Researchers may have found a new technique to provide cancer patients with a non-invasive way to monitor how well they respond to treatment. Currently doctors assess the progress of cancer tumors using biopsies. During a biopsy, tissue samples are removed from the patient for laboratory analysis.
Researchers are studying a method in which they can look for fragments of DNA shed from tumor cells as an alternative to biopsies. This would help doctors provide custom treatment for individual patients and track the progress of treatment using a non-invasive method.
"This study offers a practical application of cancer genomics and highlights the potential of personalized cancer medicine. By understanding the point at which a cancer changes we can select the most effective treatments and minimize side effects for patients," said co-lead author professor Carlos Caldas.
Caldas and his research team conducted the study by determining the progress of 30 female breast cancer patients. The women were undergoing treatment for advanced breast cancer that was spreading, which is known as metastatic.

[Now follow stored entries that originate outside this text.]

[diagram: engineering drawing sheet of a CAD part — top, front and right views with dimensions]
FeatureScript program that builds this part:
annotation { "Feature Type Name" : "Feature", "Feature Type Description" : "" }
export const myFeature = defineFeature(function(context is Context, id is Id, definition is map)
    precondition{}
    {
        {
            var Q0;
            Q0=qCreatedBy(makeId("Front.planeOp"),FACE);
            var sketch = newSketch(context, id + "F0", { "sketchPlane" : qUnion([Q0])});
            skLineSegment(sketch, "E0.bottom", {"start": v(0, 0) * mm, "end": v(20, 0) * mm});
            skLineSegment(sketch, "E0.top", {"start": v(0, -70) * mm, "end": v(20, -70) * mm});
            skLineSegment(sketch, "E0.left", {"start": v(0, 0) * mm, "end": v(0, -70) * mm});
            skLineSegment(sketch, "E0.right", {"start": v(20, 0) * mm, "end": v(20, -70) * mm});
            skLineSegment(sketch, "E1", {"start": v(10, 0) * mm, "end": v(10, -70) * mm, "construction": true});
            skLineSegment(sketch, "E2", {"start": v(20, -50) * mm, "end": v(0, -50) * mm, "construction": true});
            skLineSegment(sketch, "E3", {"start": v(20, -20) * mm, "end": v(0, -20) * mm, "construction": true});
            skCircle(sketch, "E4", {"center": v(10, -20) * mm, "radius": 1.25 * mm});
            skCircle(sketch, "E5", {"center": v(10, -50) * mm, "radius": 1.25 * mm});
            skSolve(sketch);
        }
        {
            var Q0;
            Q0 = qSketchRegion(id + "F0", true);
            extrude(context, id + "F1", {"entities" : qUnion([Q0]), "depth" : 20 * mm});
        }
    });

The research team assessed the progress of the disease by comparing the use of circulating tumor DNA against two biomarkers, the cancer antigen 15-3 (CA 15-3) and circulating tumor cells.
The results of the three sets of biomarkers were compared using CT scans to see if changes found in them matched up with changes in the cancer.
Data indicated the successful detection of tumor DNA in 97 percent of the participants. The researchers also detected circulating tumor cells in 87 percent of the women. The biomarker CA 15-3 was detected in 78 percent of the women. Out of the three biomarkers, circulating tumor DNA gave the earliest measure of treatment response in 53 percent of the women.
"Circulating tumor DNA levels showed a greater dynamic range, and greater correlation with changes in tumor burden, than did CA 15-3 or circulating tumor cells. This proof-of-concept analysis showed that circulating tumor DNA is an informative, inherently specific, and highly sensitive biomarker of metastatic breast cancer," said the researchers.
Findings of the study were published in the New England Journal of Medicine on March 13.